Update: Added some linky-dinkies, most with access to trailers.
11 comments:
Wow I missed almost all of these films, so thanks for giving me more to add to my Netflix queue. I'm really glad to see Dr Parnassus here- I haven't seen it on any Best Of list except for mine! But I completely agree, Gilliam's visual creativity can best Avatar anytime.
Man, I really need to see "Parnassus" in the theater. I'm glad I read this and know where it's playing.
Nice list.
We just saw Basterds this past weekend and lo and behold! We did not fall asleep. No way you could do that. I liked that music they played 3/4 of the way through! Hurt Locker is to arrive today or tomorrow! A nice, much-awaited list. And now I know what to get you for your birthday!
Parnassus is undeniably the guilty pleasure in this list. See it on the big screen if you can Joe; it probably won't play long!
San, I'm glad you guys finally got to see Basterds - I knew you would both enjoy it.
I'm looking forward to your decade's list. And maybe a bonus decade's director list?
Hopefully ranked, or if that's too tough, grouped. Unless that's not your style, but as a moment in time thing, I think it's interesting.
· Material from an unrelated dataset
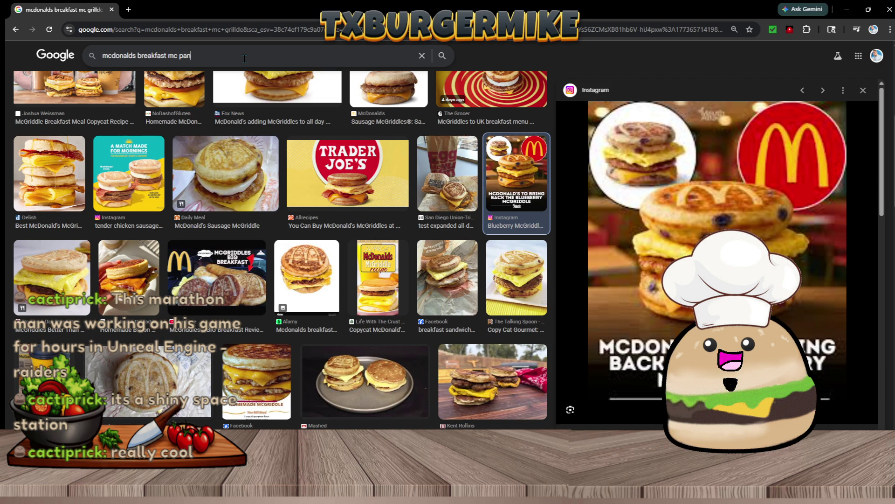
type("cakes")
key("Return")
Definitely doing a decade list; probably show up around the end of the month. Music next week.
Hi Kathie --
Interesting list. Must admit though that I don't rate the two films on your top 12 list that I've seen (24 City and Gomorrah) as highly as you... Ah well, different strokes for different folks -- also, can I ask whether you forgot Ponyo or really just don't rate it as highly? :S
Doh! So much for keeping a detailed list of what I watch! I did forget about Ponyo. Why? I have no idea...
I guess the other one (two) that I feel bad about leaving out is Red Cliff I and II. As a five hour epic, its really incredible. But I got distracted by the lame US cut and forgot about the grander of the original.
I'll be more attentive on the decade list. I promise!
Hi again --
So you DID like "Ponyo" -- even with the English dub! Waaaaaah...
As for "Red Cliff": Haven't seen the US cut and don't intend to but have to also say that I found "Red Cliff I" not that great but then was very pleasantly surprised by "Red Cliff 2". :)
Crap, I'm so mad I missed Oblivion at MSPIFF. And although I thought Munyurangabo was terrific, like I think I told you before it didn't make the same impact for me as Dry Season. Or something. Both definitely deserved a lot more than one blasted screening, that's for sure.
Just saw 35 Shots of Rum last week and very much enjoyed it, though it was my first Denis film so I can't say I can fully absorb her style just yet.
Still need to see Parnassus and I don't know why I never caught up with Gomorrah. Great choice of Hunger here, too.